Tears start streaking down his face intermingled with rivulets of water and the scrub brush falls from his hands as he starts gagging which quickly turns into full blown heaving. He's crying and throwing up and screaming. Between the shower and the loud music he's mostly unheard. The water turns cold and eventually he's left ineffectually still retching but bringing up nothing but acid. Mucus and sour bile coat his throat and he feels like there's no more tears left in his body.
It's another few minutes before he manages to turn the water off and get back into his now sopping wet clothes. When he unlocks the door and walks out of the bathroom, a small crowd is gathered in front of the door and he can tell that his screams weren't all drowned out.
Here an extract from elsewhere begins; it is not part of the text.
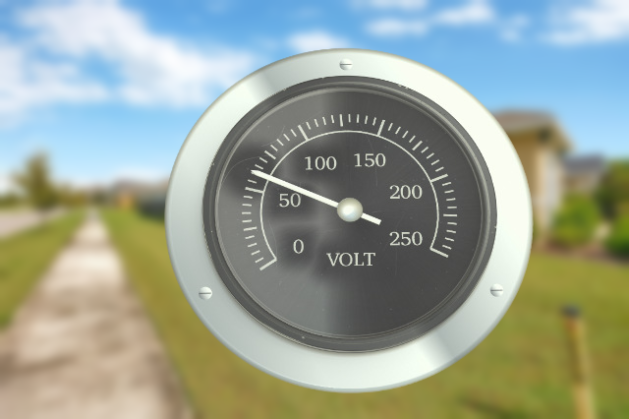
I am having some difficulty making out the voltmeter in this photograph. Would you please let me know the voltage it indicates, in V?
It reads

He knows the picture he must make—eyes reddened, face blotchy, clothes dripping wet, and smelling faintly of sick.
He moves past the now frozen onlookers and walks down the stairs and out the house. Somebody calls his name, but he ignores them and continues on into the night.
XXXX XXXX
He gets home late , much later than he should be. His mother looks up from a data Padd she's reading as he walks by. By now his clothes have dried off. She doesn't fully glance up so she doesn't notice his face or his expression. He can tell she wants to lecture him on curfews but she breathes in and drops the remark before she speaks again. It's because she doesn't really know what to say...how can she lecture him that he shouldn't be out late at night when he was out alone in a lot more dangerous situations for months...Riverside , Iowa can't be half as dangerous as a war zone.
Instead she asks. "How was the party?"
Kirk has to force himself to speak. The words sound rusty and false. "It was fine."
"Really?"
He doesn't answer, just nods and continues past to his room. He can't tell her what really happened; he's already decided to forget it. None of it was real if he refuses to remember it. Tomorrow he'll go to school like he's fine. They'll think he had a bad trip of drugs or something, eventually the rumours will die down. But he's not telling his mother, there's nothing she can do anyway.
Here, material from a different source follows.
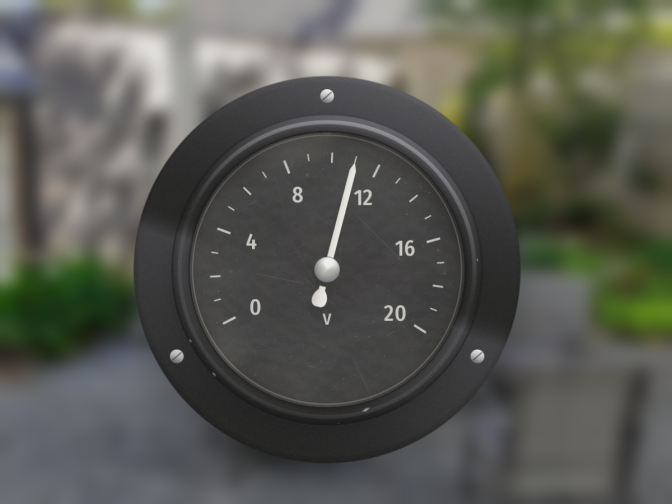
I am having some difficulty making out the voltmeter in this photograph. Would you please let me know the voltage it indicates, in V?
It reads 11 V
At the kitchen table Winona finally raises her face completely; she brushes away the tears that have been falling on her data Padd since before she heard her son walk thru the door. Some kid told their parents what happened and the parent called her. They were talking about drug consumption and liquor, but she knows that not the real problem, at least not totally. She knows she should have pressed Jim farther, she knows something is very wrong and it's not just the nightmares or the scars she sees. Something's broken inside. She has a vague suspicion of what's caused it. But she can't bring herself to talk about it or accept it, and after all there's nothing she can do anyway...
And that hurt's the most.
This story was written in part after thinking about all the male survivors of sexual assaults. One out of every ten sexual assaults is of a male. But in many cases they are the hidden quantity. There's a stigma to male sexual assault that in many cases far overreaches the perception of female sexual assaults. Males are often blamed for the crime almost as if they were willing accomplices. They reduced and belittled for not being man enough, or not being able to fight off their attacker or even that they somehow were acting in a way that brought it on. Even the healthcare community needs to recognize male SA survivors and offer them support. This problem is an issue that affects many of all nationalities ,occupations, socioeconomic background, and ethnicities.